*Extracted text:*
##########

The Superhero

Screen Shot 2015-05-05 at 3.27.11 PM Photo Credit: http://www.comicvine.com/ forums/battles-7/superman-vs-guardians-of-the-universe-1532563/

Recently I’ve been thinking a lot about language and the power that it has to affect ourselves, our students and the environment around us.  I had a student in my class one year who was really struggling academically, organizationally, but definitely not imaginatively.  No matter which subject we were on, be it math, science, socials, English or Health, he was somehow magically drawn into the world of StarWars or other epic battles armed only with his erasers and his 1 inch pencil nubs. As soon as the lesson would start, and sometimes well before, this student could instantly transport himself into other worlds – anywhere but where we were. Trying to get him to be in the moment, or even in the room was a task- somehow at the beginning of every math lesson or writing task he needed a drink, or to go to the bathroom, to leap across the room to grab something from his bag or to fight off the evil warlords who held the kryptonite.

I would find myself struggling with this student- how to keep him engaged, on track, and on task even for just a few minutes before he slipped away again- and also still manage my other 25+ students? I realized that I was becoming increasingly frustrated at many (what I saw as) failed attempts to help him to develop better work habits.  Was it an academic barrier he was facing?  Were the lessons not engaging enough?  Did he simply need something basic like more water or less sugar?

Getting to the root of a problem can sometimes be so complex, and as I teacher, I only have the power to change so much- mainly, my own behaviour:) Faye Brownlie, an expert in working with struggling learners (http://youngreaders.ca), recently challenged a group of colleagues and I to become aware of the way that we speak with students who have the most challenges.  She mentions that students need at least a 4:1 ratio of positive to negative comments before s/he will be able to believe something differently about herself/himself.  4:1.  Wow, if anything, I feel like sometimes I have used 4:1 comments in the corrective: positive reinforcement ratio.  I wondered about the way that I was “motivating” my students and if fear was one of the underlying entities behind my choices of words.

Sometimes it is hard to decipher what a child needs to be motivated, but I know that for me in my own life, fear has only been a positive motivator when there was any real danger.  Of course if there really was a bear licking his chompers as he pounced on me for breakfast, then fear would be a great thing to have.  Running away screaming is probably a better, if not the best, option:) It would also happen to positively result in me keeping my left leg for another few seasons and passing my yearly fight-or-flight test with flying colours. In the case of motivating children, inciting a sense of anxiety is most certainly only adding more difficulty to an already negative situation. So what could I do instead (of using fear) to help motivate struggling learners- especially those that struggle within the traditional school system?

##########

*Dataset:*

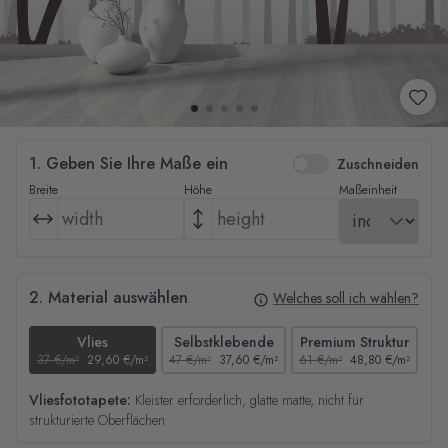
1. Geben Sie Ihre Maße ein
Zuschneiden
Breite
Höhe
Maßeinheit
2. Material auswählen
Welches soll ich wählen?
Vlies
Selbstklebende
Premium Struktur
37 €/m²
29,60 €/m²
47 €/m²
37,60 €/m²
61 €/m²
48,80 €/m²
44
Vliesfototapete:
Kleister erforderlich, glatte matte, nicht für
strukturierte Oberflächen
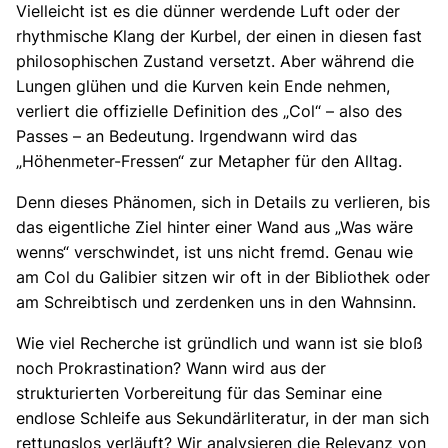
Vielleicht ist es die dünner werdende Luft oder der
rhythmische Klang der Kurbel, der einen in diesen fast
philosophischen Zustand versetzt. Aber während die
Lungen glühen und die Kurven kein Ende nehmen,
verliert die offizielle Definition des „Col“ – also des
Passes – an Bedeutung. Irgendwann wird das
„Höhenmeter-Fressen“ zur Metapher für den Alltag.
Denn dieses Phänomen, sich in Details zu verlieren, bis
das eigentliche Ziel hinter einer Wand aus „Was wäre
wenns“ verschwindet, ist uns nicht fremd. Genau wie
am Col du Galibier sitzen wir oft in der Bibliothek oder
am Schreibtisch und zerdenken uns in den Wahnsinn.
Wie viel Recherche ist gründlich und wann ist sie bloß
noch Prokrastination? Wann wird aus der
strukturierten Vorbereitung für das Seminar eine
endlose Schleife aus Sekundärliteratur, in der man sich
rettungslos verläuft? Wir analysieren die Relevanz von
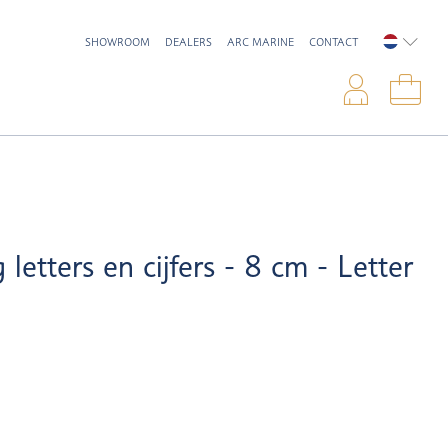
SHOWROOM
DEALERS
ARC MARINE
CONTACT
NEDERL
Inlo
Win
letters en cijfers - 8 cm - Letter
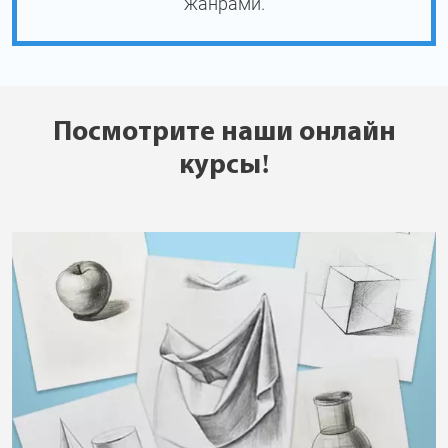
жанрами.
Посмотрите наши онлайн
курсы!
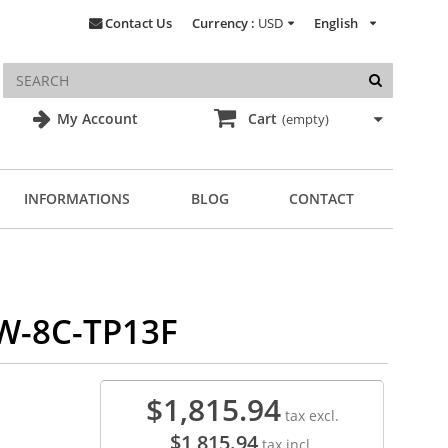
Contact Us
Currency :
USD
English
My Account
Cart
(empty)
INFORMATIONS
BLOG
CONTACT
W-8C-TP13F
$1,815.94
tax excl.
$1,815.94
tax incl.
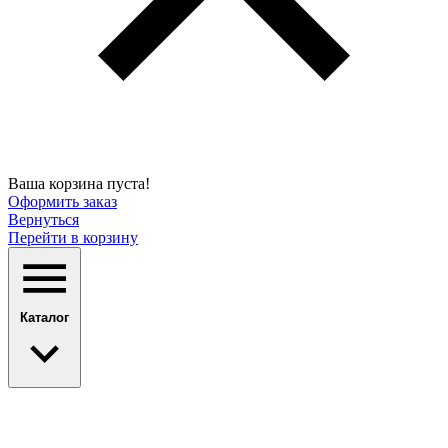
Ваша корзина пуста!
Оформить заказ
Вернуться
Перейти в корзину
Каталог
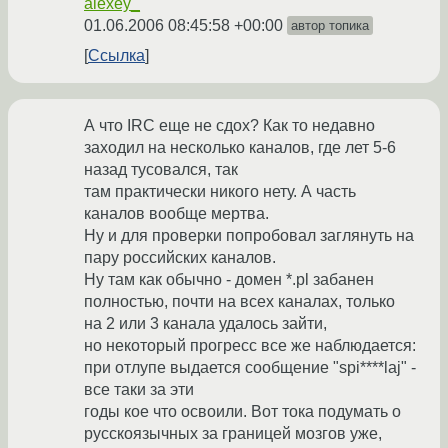
alexey_
01.06.2006 08:45:58 +00:00
автор топика
Ссылка
А что IRC еще не сдох? Как то недавно
заходил на несколько каналов, где лет 5-6
назад тусовался, так
там практически никого нету. А часть
каналов вообще мертва.
Ну и для проверки попробовал заглянуть на
пару российских каналов.
Ну там как обычно - домен *.pl забанен
полностью, почти на всех каналах, только
на 2 или 3 канала удалось зайти,
но некоторый прогресс все же наблюдается:
при отлупе выдается сообщение "spi****laj" -
все таки за эти
годы кое что освоили. Вот тока подумать о
русскоязычных за границей мозгов уже,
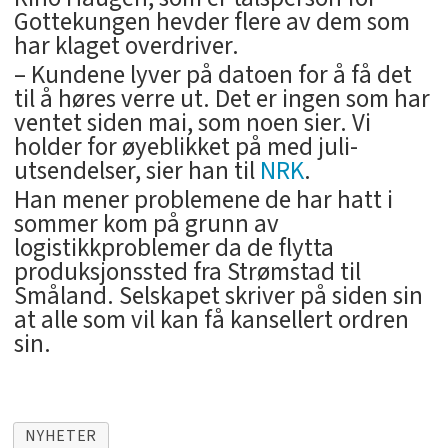
Gottekungen hevder flere av dem som
har klaget overdriver.
– Kundene lyver på datoen for å få det
til å høres verre ut. Det er ingen som har
ventet siden mai, som noen sier. Vi
holder for øyeblikket på med juli-
utsendelser, sier han til
NRK
.
Han mener problemene de har hatt i
sommer kom på grunn av
logistikkproblemer da de flytta
produksjonssted fra Strømstad til
Småland. Selskapet skriver på siden sin
at alle som vil kan få kansellert ordren
sin.
NYHETER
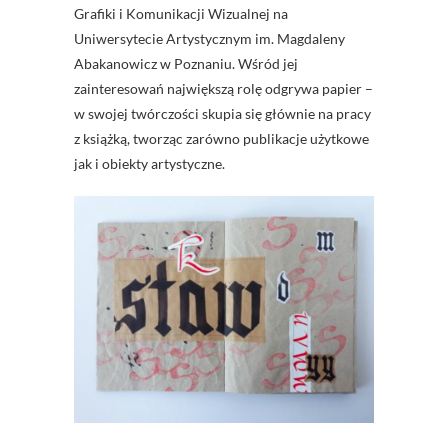
Grafiki i Komunikacji Wizualnej na
Uniwersytecie Artystycznym im. Magdaleny
Abakanowicz w Poznaniu. Wśród jej
zainteresowań największą rolę odgrywa papier –
w swojej twórczości skupia się głównie na pracy
z książką, tworząc zarówno publikacje użytkowe
jak i obiekty artystyczne.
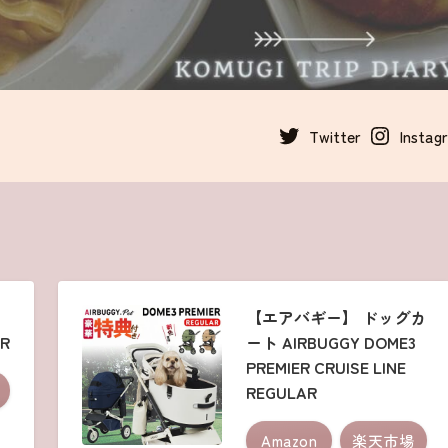
Twitter
Instag
【エアバギー】 ドッグカ
ER
ート AIRBUGGY DOME3
PREMIER CRUISE LINE
REGULAR
Amazon
楽天市場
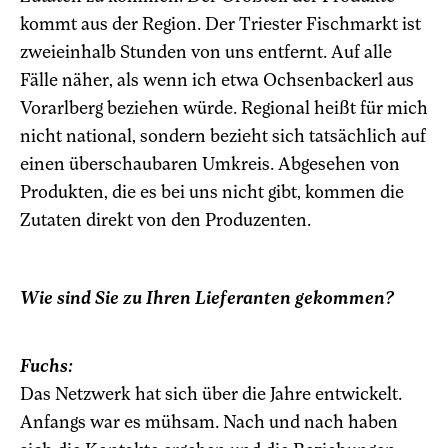
kommt aus der Region. Der Triester Fischmarkt ist
zweieinhalb Stunden von uns entfernt. Auf alle
Fälle näher, als wenn ich etwa Ochsenbackerl aus
Vorarlberg beziehen würde. Regional heißt für mich
nicht national, sondern bezieht sich tatsächlich auf
einen überschaubaren Umkreis. Abgesehen von
Produkten, die es bei uns nicht gibt, kommen die
Zutaten direkt von den Produzenten.
Wie sind Sie zu Ihren Lieferanten gekommen?
Fuchs:
Das Netzwerk hat sich über die Jahre entwickelt.
Anfangs war es mühsam. Nach und nach haben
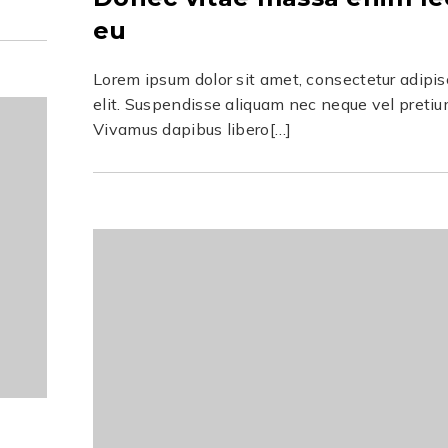
eu
Lorem ipsum dolor sit amet, consectetur adipis
elit. Suspendisse aliquam nec neque vel pretiu
Vivamus dapibus libero[…]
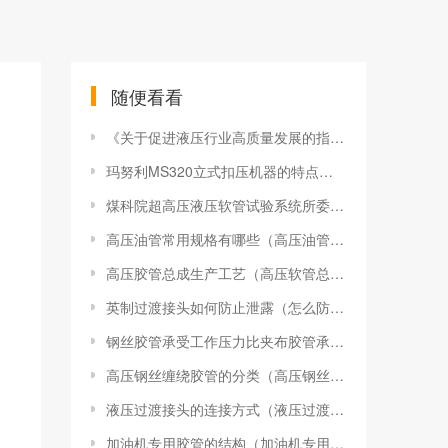
随便看看
《关于促进液压行业高质量发展的指导意见》的主要内容有哪些？
玛努利MS320立式扣压机器的特点（玛努利320扣压机最大扣压力是多少）
煤科院超高压液压软管试验系统所委托的100MPa液压软管安全性能验证完成
高压油管常用规格有哪些（高压油管常用规格有哪些型号）
高压胶管总成生产工艺（高压软管总成污染及漏油危害）
英制过渡接头如何防止泄露（怎么防止液压接头在接头处的泄漏）
钢丝胶管承受工作压力比夹布胶管承受压力大
高压钢丝缠绕胶管的分类（高压钢丝缠绕胶管的连接形式和锥形密封注意事项）
液压过渡接头的连接方式（液压过渡接头的安装方法）
加油机专用胶管的结构（加油机专用管的管管子）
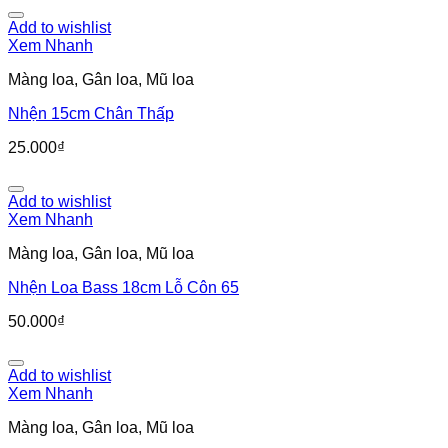
Add to wishlist
Xem Nhanh
Màng loa, Gân loa, Mũ loa
Nhện 15cm Chân Thấp
25.000
₫
Add to wishlist
Xem Nhanh
Màng loa, Gân loa, Mũ loa
Nhện Loa Bass 18cm Lỗ Côn 65
50.000
₫
Add to wishlist
Xem Nhanh
Màng loa, Gân loa, Mũ loa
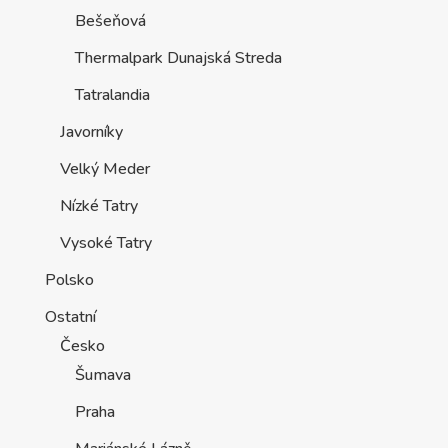
Bešeňová
Thermalpark Dunajská Streda
Tatralandia
Javorníky
Velký Meder
Nízké Tatry
Vysoké Tatry
Polsko
Ostatní
Česko
Šumava
Praha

##########

*What to work on:*
a) In "The Superhero" text, what minimum ratio of positive to negative comments does Faye Brownlie say students need before they can believe something differently about themselves?
b) Reproduce the passage of "The Superhero" text between "Sometimes it is" and "traditional school system?", inclusive.

*Solution set:*
a) At least 4:1 positive to negative comments.

b)
Sometimes it is hard to decipher what a child needs to be motivated, but I know that for me in my own life, fear has only been a positive motivator when there was any real danger.  Of course if there really was a bear licking his chompers as he pounced on me for breakfast, then fear would be a great thing to have.  Running away screaming is probably a better, if not the best, option:) It would also happen to positively result in me keeping my left leg for another few seasons and passing my yearly fight-or-flight test with flying colours. In the case of motivating children, inciting a sense of anxiety is most certainly only adding more difficulty to an already negative situation. So what could I do instead (of using fear) to help motivate struggling learners- especially those that struggle within the traditional school system?